Human β-Defensin-2 Expression by Keratinocytes is Induced by Co-Culture with Trycophyton rubrum Through Toll-Like Receptors 2 and 4

Hiroshi Ishikawa*, 1, SangJae Bae11, Ichiro Katayama1, 2
1 Department of Dermatology, Nagasaki University Graduate School of Biomedical Sciences, Nagasaki, Japan
2 Department of Dermatology, Osaka University Graduate School of Medicine, Osaka, Japan

© 2009 Ishikawa et al.

open-access license: This is an open access article distributed under the terms of the Creative Commons Attribution 4.0 International Public License (CC-BY 4.0), a copy of which is available at: This license permits unrestricted use, distribution, and reproduction in any medium, provided the original author and source are credited.

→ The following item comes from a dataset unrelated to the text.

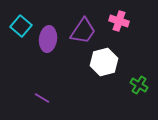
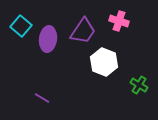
white hexagon: rotated 24 degrees counterclockwise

* Address correspondence to this author at the Department of Dermatology, Nagasaki University Graduate School of Biomedical Sciences, 1-7-1 Sakamoto, Nagasaki, 852-8501, Japan; Tel: 81-95-819-7333; Fax: 81-95-819-7335; E-mail:


To determine a role of human β-Defensin-2 (HBD-2) in defense against cutaneous dermatophyte infection, we investigated the induction of HBD-2 mRNA expression by a nontumorigenic human keratinocyte-derived cell line, HaCaT cells, after co-culture with microconidia collected from the colonies of Trichophyton rubrum. Co-culture of T. rubrum or Candida albicans with HaCaT cells significantly induced HBD-2 mRNA expression. Furthermore, treatment with anti-TLR2 or TLR4 antibodies inhibited T. rubrum-induced HBD-2 upregulation, while it did not affect C. albicans-induced HBD-2 upregulation. Pretreatment of T. rubrum with Concanavalin A, which blocks mannosyl and glucosyl residues, inhibited HBD-2 expression by HaCaT cells, suggesting that mannosylated and glycosylated residues are important for HBD-2 induction. Collectively, these results suggest that T. rubrum induces HBD-2 expression through TLR2 and/or TLR4 pathway in keratinocytes and that HBD-2 may play a defense role in cutaneous dermatophyte infection.

Keywords: Human-defensin-2, Trichophyton rubrum, Candida albicans, keratinocyte, toll-like receptor.